PASSAGE TO READ =
The principal change envisioned by the statute was to remove the role of the State Department in determining immunity.  Sovereign immunity could be obtained only by the provisions of the Act, and only by the courts interpreting its provisions; “suggestions” from the State Department would no longer constitute binding determinations of immunity.

 

Chuidian v. Philippine Nat’l Bank, 912 F.2d 1095, 1100 (9th Cir. 1990).

          In Vulcan Iron Works, Inc. v. Polish Am. Mach. Corp., 479 F. Supp. 1060, 1068 (S.D.N.Y. 1979), the court held that the Executive does not have “unbridled discretion” with respect to suggestions of diplomatic immunity, and suggested that for the same reasons Congress in the FSIA transferred sovereign immunity determinations from the Executive to the Judiciary, issues of diplomatic immunity “ought to be resolved by the courts rather than the State Department.”  Id. at 1067-68.  For the same reasons, the United States’ assertion of binding authority to determine the scope of head‑of‑state immunity is inconsistent with the intent of Congress in adopting the FSIA.

Even assuming that the head-of-state immunity doctrine survived intact and distinct from the FSIA, see Tachiona I, 169 F. Supp. 2d at 289, and that it remains generally within the province of the Executive to suggest those entitled to enjoy its protection, this case presents circumstances not contemplated by the traditional head-of-state immunity doctrine.  Judicial deference, therefore, is inappropriate here, and the district court’s decision caused the United States no injury.

MATERIAL SHOWN =
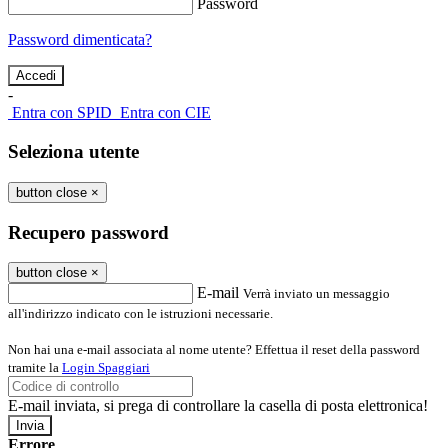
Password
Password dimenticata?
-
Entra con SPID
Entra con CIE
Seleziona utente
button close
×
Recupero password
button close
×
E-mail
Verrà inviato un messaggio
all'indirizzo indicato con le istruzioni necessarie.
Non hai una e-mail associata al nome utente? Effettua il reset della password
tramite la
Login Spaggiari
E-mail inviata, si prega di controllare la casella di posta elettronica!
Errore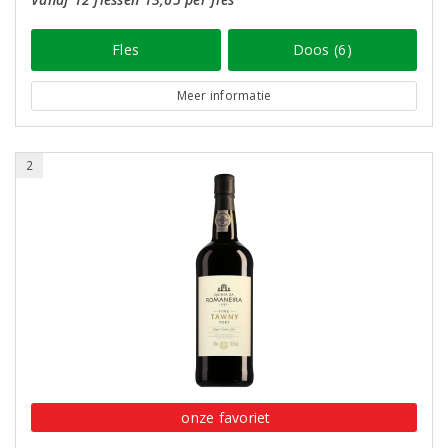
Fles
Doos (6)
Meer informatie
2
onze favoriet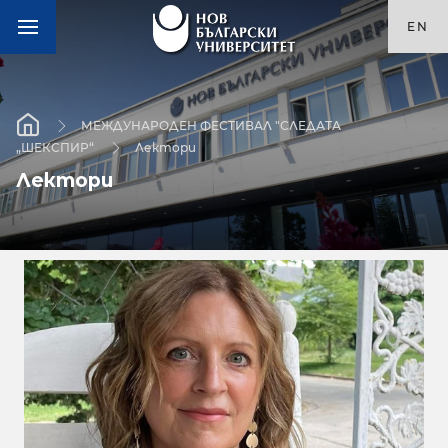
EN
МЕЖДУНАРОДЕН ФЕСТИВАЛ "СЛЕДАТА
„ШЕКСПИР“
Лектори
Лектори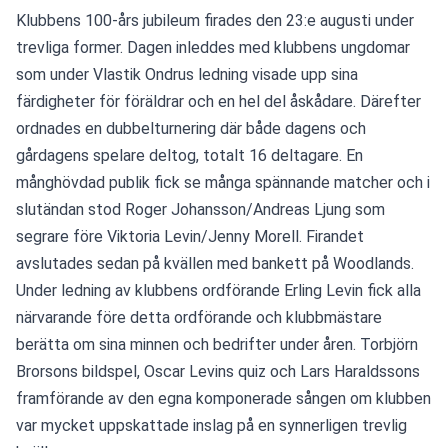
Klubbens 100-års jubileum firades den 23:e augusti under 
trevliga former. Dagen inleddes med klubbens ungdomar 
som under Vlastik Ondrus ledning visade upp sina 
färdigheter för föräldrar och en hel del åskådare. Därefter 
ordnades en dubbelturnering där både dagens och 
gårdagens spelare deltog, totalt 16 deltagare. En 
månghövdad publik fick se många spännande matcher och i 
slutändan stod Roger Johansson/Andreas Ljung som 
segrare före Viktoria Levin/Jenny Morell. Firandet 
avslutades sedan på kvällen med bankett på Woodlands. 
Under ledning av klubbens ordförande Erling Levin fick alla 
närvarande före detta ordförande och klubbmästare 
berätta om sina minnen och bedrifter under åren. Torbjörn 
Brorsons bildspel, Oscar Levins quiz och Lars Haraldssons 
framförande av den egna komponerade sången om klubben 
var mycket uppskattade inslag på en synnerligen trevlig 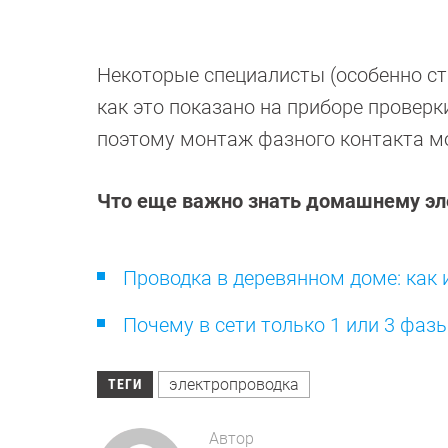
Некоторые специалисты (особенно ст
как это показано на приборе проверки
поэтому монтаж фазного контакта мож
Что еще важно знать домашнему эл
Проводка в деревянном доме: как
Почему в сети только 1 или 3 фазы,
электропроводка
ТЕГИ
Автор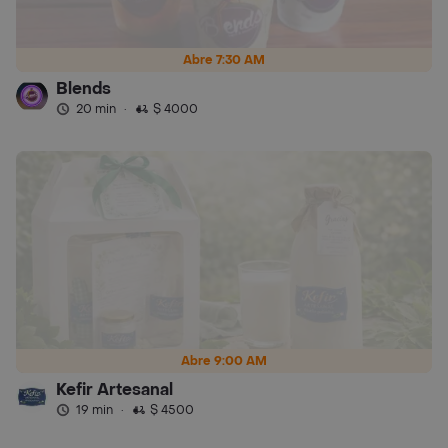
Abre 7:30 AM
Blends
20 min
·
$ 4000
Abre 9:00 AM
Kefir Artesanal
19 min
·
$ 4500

PROBLEM DESCRIPTION =
Reproduce the passage on sovereign and head-of-state immunity in full, word for word.

ANSWER TO THIS PROBLEM =
The principal change envisioned by the statute was to remove the role of the State Department in determining immunity.  Sovereign immunity could be obtained only by the provisions of the Act, and only by the courts interpreting its provisions; “suggestions” from the State Department would no longer constitute binding determinations of immunity.

 

Chuidian v. Philippine Nat’l Bank, 912 F.2d 1095, 1100 (9th Cir. 1990).

          In Vulcan Iron Works, Inc. v. Polish Am. Mach. Corp., 479 F. Supp. 1060, 1068 (S.D.N.Y. 1979), the court held that the Executive does not have “unbridled discretion” with respect to suggestions of diplomatic immunity, and suggested that for the same reasons Congress in the FSIA transferred sovereign immunity determinations from the Executive to the Judiciary, issues of diplomatic immunity “ought to be resolved by the courts rather than the State Department.”  Id. at 1067-68.  For the same reasons, the United States’ assertion of binding authority to determine the scope of head‑of‑state immunity is inconsistent with the intent of Congress in adopting the FSIA.

Even assuming that the head-of-state immunity doctrine survived intact and distinct from the FSIA, see Tachiona I, 169 F. Supp. 2d at 289, and that it remains generally within the province of the Executive to suggest those entitled to enjoy its protection, this case presents circumstances not contemplated by the traditional head-of-state immunity doctrine.  Judicial deference, therefore, is inappropriate here, and the district court’s decision caused the United States no injury.